While doing concurrent registrations for the content hosts(75 hosts registering concurrently to Satellite 6.3), we see a number of hosts failing to register to Satellite. The error that is displayed is:
Unable to verify server's identity: timed out
On checking the RHSM log of the failed host, the following trace is present
2017-08-18 09:16:52,477 [INFO] subscription-manager:380:MainThread @hwprobe.py:916 - collected virt facts: virt.is_guest=True, virt.host_type=lxc, docker, virt.uuid=Not Set
2017-08-18 09:16:52,478 [INFO] subscription-manager:380:MainThread @facts.py:139 - Loading custom facts from: /etc/rhsm/facts/katello.facts
2017-08-18 09:23:52,851 [ERROR] subscription-manager:380:MainThread @managercli.py:174 - Error during registration: timed out
2017-08-18 09:23:52,851 [ERROR] subscription-manager:380:MainThread @managercli.py:175 - timed out
Traceback (most recent call last):
File "/usr/lib/python2.7/site-packages/subscription_manager/managercli.py", line 1136, in _do_command
File "/usr/lib64/python2.7/site-packages/rhsm/connection.py", line 928, in registerConsumer
return self.conn.request_post(url, params)
File "/usr/lib64/python2.7/site-packages/rhsm/connection.py", line 697, in request_post
return self._request("POST", method, params)
File "/usr/lib64/python2.7/site-packages/rhsm/connection.py", line 591, in _request
response = conn.getresponse()
File "/usr/lib64/python2.7/httplib.py", line 1089, in getresponse
File "/usr/lib64/python2.7/httplib.py", line 444, in begin
version, status, reason = self._read_status()
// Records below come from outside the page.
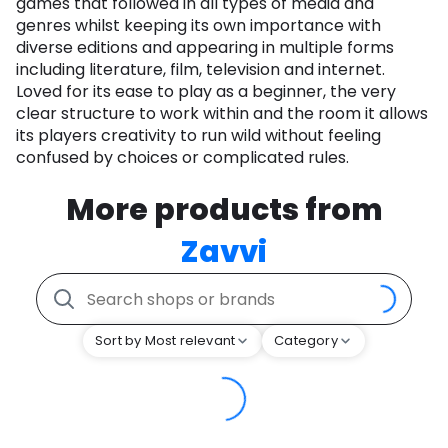
games that followed in all types of media and
genres whilst keeping its own importance with
diverse editions and appearing in multiple forms
including literature, film, television and internet.
Loved for its ease to play as a beginner, the very
clear structure to work within and the room it allows
its players creativity to run wild without feeling
confused by choices or complicated rules.
More products from
Zavvi
Sort by Most relevant
Category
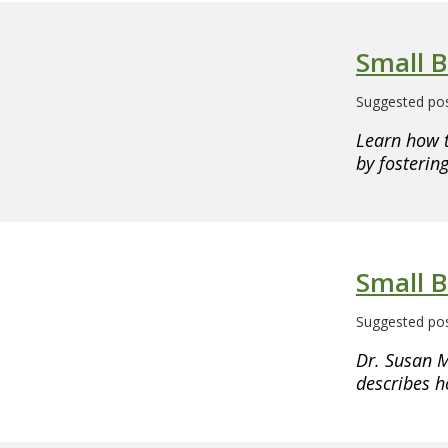
Small 
Suggested pos
Learn how 
by fosteri
Small B
Suggested pos
Dr. Susan M
describes h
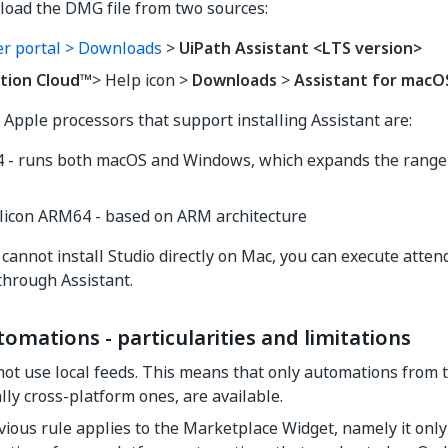
load the DMG file from two sources:
r portal > Downloads
>
UiPath Assistant <LTS version>
tion Cloud
™> Help icon >
Downloads
>
Assistant for macO
 Apple processors that support installing Assistant are:
64 - runs both macOS and Windows, which expands the range 
ilicon ARM64 - based on ARM architecture
cannot install Studio directly on Mac, you can execute atten
hrough Assistant.
mations - particularities and limitations
ot use local feeds. This means that only automations from 
ally cross-platform ones, are available.
ious rule applies to the Marketplace Widget, namely it only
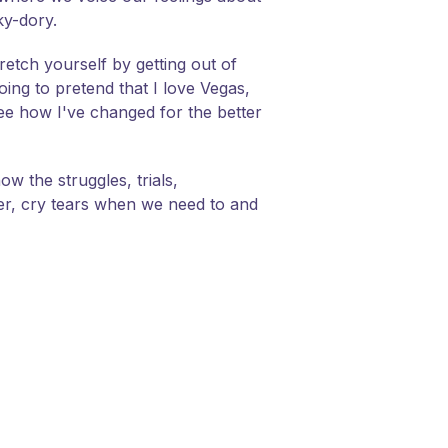
ky-dory.
retch yourself by getting out of
ng to pretend that I love Vegas,
 see how I've changed for the better
ow the struggles, trials,
her, cry tears when we need to and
File "/usr/lib64/python2.7/httplib.py", line 400, in _read_status
line = self.fp.readline(_MAXLINE + 1)
File "/usr/lib64/python2.7/socket.py", line 476, in readline
data = self._sock.recv(self._rbufsize)
File "/usr/lib64/python2.7/site-packages/M2Crypto/SSL/Connection.py", line 228, in read
File "/usr/lib64/python2.7/site-packages/M2Crypto/SSL/Connection.py", line 213, in _read_bio
return m2.ssl_read(self.ssl, size, self._timeout)
SSLTimeoutError: timed out
As a measure to fix the solution a little bit, I tried to increase the RHSM timeout, which indeed has some effect on the total no. of hosts which are able to register successfully but that does not seem to help much.
In Satellite 6.2, we were easily able to achieve a concurrent registration count of 75 hosts but the same is giving problems with Satellite 6.3.
Please let me know, if you require logs from any specific component
Michael: is this something we're aware of and should be adressed with later cp version? Is there another bz we could close this as a dupe?
It is likely not a complete fix (as I have not analyzed across katello interactions) but Candlepin 2.1.3-1 includes code to significantly reduce lock contention during bind which often happens during concurrent registration using activation keys that attach to a single pool.
We are going to be including Candlepin 2.1 in 6.3 which has some registration performance fixes that we hope will help with this situation.
flagged as a regression as this degraded from 6.2
Based on https://bugzilla.redhat.com/show_bug.cgi?id=1480071#c7, it seems the issue is no long reproducible + we pulled in new candlepin version, that should have also positive influence on the performance. I'm closing it for now: feel free to re-open, if it re-appears, with more details on what the issue is.